**EXERCISE REQUIREMENTS:** Every record must be repeated exactly, with no omission.

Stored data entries
______________________________

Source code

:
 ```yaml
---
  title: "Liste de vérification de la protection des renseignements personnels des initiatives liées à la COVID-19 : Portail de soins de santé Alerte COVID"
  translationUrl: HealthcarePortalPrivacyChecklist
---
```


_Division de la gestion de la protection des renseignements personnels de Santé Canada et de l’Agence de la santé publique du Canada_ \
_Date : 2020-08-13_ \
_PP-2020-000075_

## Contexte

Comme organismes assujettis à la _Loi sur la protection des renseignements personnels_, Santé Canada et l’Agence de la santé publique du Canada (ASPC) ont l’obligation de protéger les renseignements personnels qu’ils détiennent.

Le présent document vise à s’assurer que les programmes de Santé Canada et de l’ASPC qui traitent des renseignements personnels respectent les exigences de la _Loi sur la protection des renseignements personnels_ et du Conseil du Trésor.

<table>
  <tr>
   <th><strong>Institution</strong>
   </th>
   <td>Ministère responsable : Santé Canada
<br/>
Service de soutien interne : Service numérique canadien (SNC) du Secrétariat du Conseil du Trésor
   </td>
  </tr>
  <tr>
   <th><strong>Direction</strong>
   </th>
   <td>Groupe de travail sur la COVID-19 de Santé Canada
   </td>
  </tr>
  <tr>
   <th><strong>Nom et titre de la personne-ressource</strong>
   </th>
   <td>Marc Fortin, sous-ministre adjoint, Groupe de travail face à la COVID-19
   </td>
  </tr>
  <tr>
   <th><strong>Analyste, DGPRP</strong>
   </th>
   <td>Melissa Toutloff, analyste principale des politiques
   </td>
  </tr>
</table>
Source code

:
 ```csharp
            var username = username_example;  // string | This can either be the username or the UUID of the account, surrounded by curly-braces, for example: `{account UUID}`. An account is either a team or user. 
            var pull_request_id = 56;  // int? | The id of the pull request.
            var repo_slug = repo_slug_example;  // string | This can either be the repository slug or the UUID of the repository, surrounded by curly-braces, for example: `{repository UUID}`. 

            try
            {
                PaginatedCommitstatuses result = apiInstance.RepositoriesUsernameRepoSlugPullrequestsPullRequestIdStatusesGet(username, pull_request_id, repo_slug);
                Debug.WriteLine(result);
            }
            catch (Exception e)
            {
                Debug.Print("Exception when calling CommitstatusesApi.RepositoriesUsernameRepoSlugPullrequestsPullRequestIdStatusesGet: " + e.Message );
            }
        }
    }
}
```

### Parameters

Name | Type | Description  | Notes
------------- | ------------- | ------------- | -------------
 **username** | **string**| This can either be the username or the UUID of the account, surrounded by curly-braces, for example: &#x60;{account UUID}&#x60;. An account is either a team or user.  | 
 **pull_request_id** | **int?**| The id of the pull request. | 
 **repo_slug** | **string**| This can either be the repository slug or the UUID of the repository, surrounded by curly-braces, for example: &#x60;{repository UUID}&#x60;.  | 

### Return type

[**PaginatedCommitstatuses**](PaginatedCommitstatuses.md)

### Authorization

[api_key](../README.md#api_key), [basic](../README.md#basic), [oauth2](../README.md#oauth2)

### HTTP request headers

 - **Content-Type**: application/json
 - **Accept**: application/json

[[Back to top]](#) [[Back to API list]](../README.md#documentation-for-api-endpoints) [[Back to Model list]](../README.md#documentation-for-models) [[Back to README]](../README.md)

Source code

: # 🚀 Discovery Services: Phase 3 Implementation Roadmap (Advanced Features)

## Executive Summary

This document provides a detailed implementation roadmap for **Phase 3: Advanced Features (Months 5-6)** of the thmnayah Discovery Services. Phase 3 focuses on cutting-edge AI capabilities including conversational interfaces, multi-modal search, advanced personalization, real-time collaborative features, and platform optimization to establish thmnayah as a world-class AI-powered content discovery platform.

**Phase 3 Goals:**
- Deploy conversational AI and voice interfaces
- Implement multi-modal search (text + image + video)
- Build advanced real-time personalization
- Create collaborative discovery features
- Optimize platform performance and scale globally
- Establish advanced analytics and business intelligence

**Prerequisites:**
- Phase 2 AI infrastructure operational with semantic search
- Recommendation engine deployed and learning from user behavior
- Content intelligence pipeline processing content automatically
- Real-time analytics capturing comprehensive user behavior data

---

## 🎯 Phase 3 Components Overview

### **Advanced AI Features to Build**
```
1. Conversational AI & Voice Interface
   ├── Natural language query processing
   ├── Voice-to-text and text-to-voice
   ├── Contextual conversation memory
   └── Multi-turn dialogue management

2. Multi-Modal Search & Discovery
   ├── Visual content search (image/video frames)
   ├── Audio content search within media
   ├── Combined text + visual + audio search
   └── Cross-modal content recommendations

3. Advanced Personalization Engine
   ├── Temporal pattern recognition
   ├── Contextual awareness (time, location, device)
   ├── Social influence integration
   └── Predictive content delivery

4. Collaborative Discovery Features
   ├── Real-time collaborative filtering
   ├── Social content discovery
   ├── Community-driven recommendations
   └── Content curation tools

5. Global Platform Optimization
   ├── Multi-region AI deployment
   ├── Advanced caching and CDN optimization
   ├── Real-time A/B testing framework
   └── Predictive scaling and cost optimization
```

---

______________________________

**ANSWER BOX:**
Source code

:
 ```yaml
---
  title: "Liste de vérification de la protection des renseignements personnels des initiatives liées à la COVID-19 : Portail de soins de santé Alerte COVID"
  translationUrl: HealthcarePortalPrivacyChecklist
---
```


_Division de la gestion de la protection des renseignements personnels de Santé Canada et de l’Agence de la santé publique du Canada_ \
_Date : 2020-08-13_ \
_PP-2020-000075_

## Contexte

Comme organismes assujettis à la _Loi sur la protection des renseignements personnels_, Santé Canada et l’Agence de la santé publique du Canada (ASPC) ont l’obligation de protéger les renseignements personnels qu’ils détiennent.

Le présent document vise à s’assurer que les programmes de Santé Canada et de l’ASPC qui traitent des renseignements personnels respectent les exigences de la _Loi sur la protection des renseignements personnels_ et du Conseil du Trésor.

<table>
  <tr>
   <th><strong>Institution</strong>
   </th>
   <td>Ministère responsable : Santé Canada
<br/>
Service de soutien interne : Service numérique canadien (SNC) du Secrétariat du Conseil du Trésor
   </td>
  </tr>
  <tr>
   <th><strong>Direction</strong>
   </th>
   <td>Groupe de travail sur la COVID-19 de Santé Canada
   </td>
  </tr>
  <tr>
   <th><strong>Nom et titre de la personne-ressource</strong>
   </th>
   <td>Marc Fortin, sous-ministre adjoint, Groupe de travail face à la COVID-19
   </td>
  </tr>
  <tr>
   <th><strong>Analyste, DGPRP</strong>
   </th>
   <td>Melissa Toutloff, analyste principale des politiques
   </td>
  </tr>
</table>
Source code

:
 ```csharp
            var username = username_example;  // string | This can either be the username or the UUID of the account, surrounded by curly-braces, for example: `{account UUID}`. An account is either a team or user. 
            var pull_request_id = 56;  // int? | The id of the pull request.
            var repo_slug = repo_slug_example;  // string | This can either be the repository slug or the UUID of the repository, surrounded by curly-braces, for example: `{repository UUID}`. 

            try
            {
                PaginatedCommitstatuses result = apiInstance.RepositoriesUsernameRepoSlugPullrequestsPullRequestIdStatusesGet(username, pull_request_id, repo_slug);
                Debug.WriteLine(result);
            }
            catch (Exception e)
            {
                Debug.Print("Exception when calling CommitstatusesApi.RepositoriesUsernameRepoSlugPullrequestsPullRequestIdStatusesGet: " + e.Message );
            }
        }
    }
}
```

### Parameters

Name | Type | Description  | Notes
------------- | ------------- | ------------- | -------------
 **username** | **string**| This can either be the username or the UUID of the account, surrounded by curly-braces, for example: &#x60;{account UUID}&#x60;. An account is either a team or user.  | 
 **pull_request_id** | **int?**| The id of the pull request. | 
 **repo_slug** | **string**| This can either be the repository slug or the UUID of the repository, surrounded by curly-braces, for example: &#x60;{repository UUID}&#x60;.  | 

### Return type

[**PaginatedCommitstatuses**](PaginatedCommitstatuses.md)

### Authorization

[api_key](../README.md#api_key), [basic](../README.md#basic), [oauth2](../README.md#oauth2)

### HTTP request headers

 - **Content-Type**: application/json
 - **Accept**: application/json

[[Back to top]](#) [[Back to API list]](../README.md#documentation-for-api-endpoints) [[Back to Model list]](../README.md#documentation-for-models) [[Back to README]](../README.md)

Source code

: # 🚀 Discovery Services: Phase 3 Implementation Roadmap (Advanced Features)

## Executive Summary

This document provides a detailed implementation roadmap for **Phase 3: Advanced Features (Months 5-6)** of the thmnayah Discovery Services. Phase 3 focuses on cutting-edge AI capabilities including conversational interfaces, multi-modal search, advanced personalization, real-time collaborative features, and platform optimization to establish thmnayah as a world-class AI-powered content discovery platform.

**Phase 3 Goals:**
- Deploy conversational AI and voice interfaces
- Implement multi-modal search (text + image + video)
- Build advanced real-time personalization
- Create collaborative discovery features
- Optimize platform performance and scale globally
- Establish advanced analytics and business intelligence

**Prerequisites:**
- Phase 2 AI infrastructure operational with semantic search
- Recommendation engine deployed and learning from user behavior
- Content intelligence pipeline processing content automatically
- Real-time analytics capturing comprehensive user behavior data

---

## 🎯 Phase 3 Components Overview

### **Advanced AI Features to Build**
```
1. Conversational AI & Voice Interface
   ├── Natural language query processing
   ├── Voice-to-text and text-to-voice
   ├── Contextual conversation memory
   └── Multi-turn dialogue management

2. Multi-Modal Search & Discovery
   ├── Visual content search (image/video frames)
   ├── Audio content search within media
   ├── Combined text + visual + audio search
   └── Cross-modal content recommendations

3. Advanced Personalization Engine
   ├── Temporal pattern recognition
   ├── Contextual awareness (time, location, device)
   ├── Social influence integration
   └── Predictive content delivery

4. Collaborative Discovery Features
   ├── Real-time collaborative filtering
   ├── Social content discovery
   ├── Community-driven recommendations
   └── Content curation tools

5. Global Platform Optimization
   ├── Multi-region AI deployment
   ├── Advanced caching and CDN optimization
   ├── Real-time A/B testing framework
   └── Predictive scaling and cost optimization
```

---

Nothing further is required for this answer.